Kansu, June 21/2005 – AFRIKA
In one of his short stories books ‘The Green Frog, The Snake and The Hunter’ – it was his 21st
published book - includes the short
story of an encounter between a snake and a frog, observed by a resting
hunter. These are stories which draw
attention to insignificant events in our lives, which many of us may overlook.
He also writes modern prose poems and he always has manuscripts
on the shelf waiting to be published. What is a modern prose poem, I ask.
“Poetic images in sentences, for example, like these lines from one of my poems: Those horses like giant birds/ awakening the
winds/ will vanish into emptiness/ through the crimson sunset.
Kansu’s first book ‘The
Life of Two’ was published in 1959, a joint work with North Cyprus poet
Fikrit Demirağ. One poem in
this book is...
Not to worry
You should wear
Your
black dress;
Then gather all the
Memories of you
From old days to
Nowadays
And throw them
Into
the stream
Running
through Lefkoşa
M. Kansu 1959
Kansu explained to me the movements of Turkish poetry and Turkish
Cypriot poetry, these are not only the poetry movements from Turkey coming over
in waves but also the movements from around the world are very influential;
poets communicate, they travel, recite and listen; poetry and its meaning goes
parallel with changes in society, politics, war and peace.

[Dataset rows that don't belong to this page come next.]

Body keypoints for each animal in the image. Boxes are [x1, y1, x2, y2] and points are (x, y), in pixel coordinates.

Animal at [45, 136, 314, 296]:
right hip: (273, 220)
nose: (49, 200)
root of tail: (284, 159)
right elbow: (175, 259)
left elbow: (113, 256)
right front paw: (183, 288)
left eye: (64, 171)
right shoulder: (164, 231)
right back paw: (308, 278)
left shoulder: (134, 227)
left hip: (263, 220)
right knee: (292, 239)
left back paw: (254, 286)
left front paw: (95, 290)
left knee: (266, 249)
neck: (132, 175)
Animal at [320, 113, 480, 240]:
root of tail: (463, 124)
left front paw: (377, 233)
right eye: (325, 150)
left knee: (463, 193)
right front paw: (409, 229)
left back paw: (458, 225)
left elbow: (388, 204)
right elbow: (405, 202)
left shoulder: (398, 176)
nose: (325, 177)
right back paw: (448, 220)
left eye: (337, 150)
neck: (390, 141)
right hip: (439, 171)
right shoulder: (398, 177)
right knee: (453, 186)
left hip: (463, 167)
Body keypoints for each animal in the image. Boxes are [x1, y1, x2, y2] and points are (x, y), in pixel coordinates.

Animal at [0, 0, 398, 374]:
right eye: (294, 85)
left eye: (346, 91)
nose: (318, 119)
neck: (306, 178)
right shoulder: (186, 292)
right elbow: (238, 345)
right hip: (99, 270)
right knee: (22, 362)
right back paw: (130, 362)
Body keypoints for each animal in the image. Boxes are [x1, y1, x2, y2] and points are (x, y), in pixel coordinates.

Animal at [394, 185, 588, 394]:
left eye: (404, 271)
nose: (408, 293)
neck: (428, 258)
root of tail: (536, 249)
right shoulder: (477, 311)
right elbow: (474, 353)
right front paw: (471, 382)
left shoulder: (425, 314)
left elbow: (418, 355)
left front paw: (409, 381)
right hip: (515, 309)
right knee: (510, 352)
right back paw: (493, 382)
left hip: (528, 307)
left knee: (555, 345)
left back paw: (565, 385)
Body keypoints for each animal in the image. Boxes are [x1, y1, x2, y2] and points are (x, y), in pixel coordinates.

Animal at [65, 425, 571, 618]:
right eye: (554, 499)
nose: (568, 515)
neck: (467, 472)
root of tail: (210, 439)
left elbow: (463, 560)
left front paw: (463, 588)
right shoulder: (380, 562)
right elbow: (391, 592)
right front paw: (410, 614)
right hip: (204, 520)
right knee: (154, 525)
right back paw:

Kansu has always kept his senses wide open and smelt the
smoke rising from the fields of war. “It is just as I always do, I observe and
pick up signs, threads; hear, read and research and create images. I am not the
person to lay the finger into the wound or direct my accusing letters right
into the eyes of the accused, I instead bring to the fore the view of an honest
life, a view beyond the complaints about daily stress, directing the eyes
towards beauty in small details, in honour of the beauty of our world; creating
– in my case, narrating – revealing the truth about all things, small things, to
people; this is my way. I have trained my sense of awareness and exclude the
unnecessary”....like meditation, I ask.....?
“Whatever you do in life, if it is an act of proper creation,
it becomes art, the art of narrating, if you cut wood, do a drawing or painting,
write a story, a poem, even bake a cake, this is art. The description of a
creation, this is narration.”
In a short while Kansu will publish his 33rd
book. May his eyes continue to find many small things that fire his imagination
and may his pool of words be deep and always be filled with new inspiration.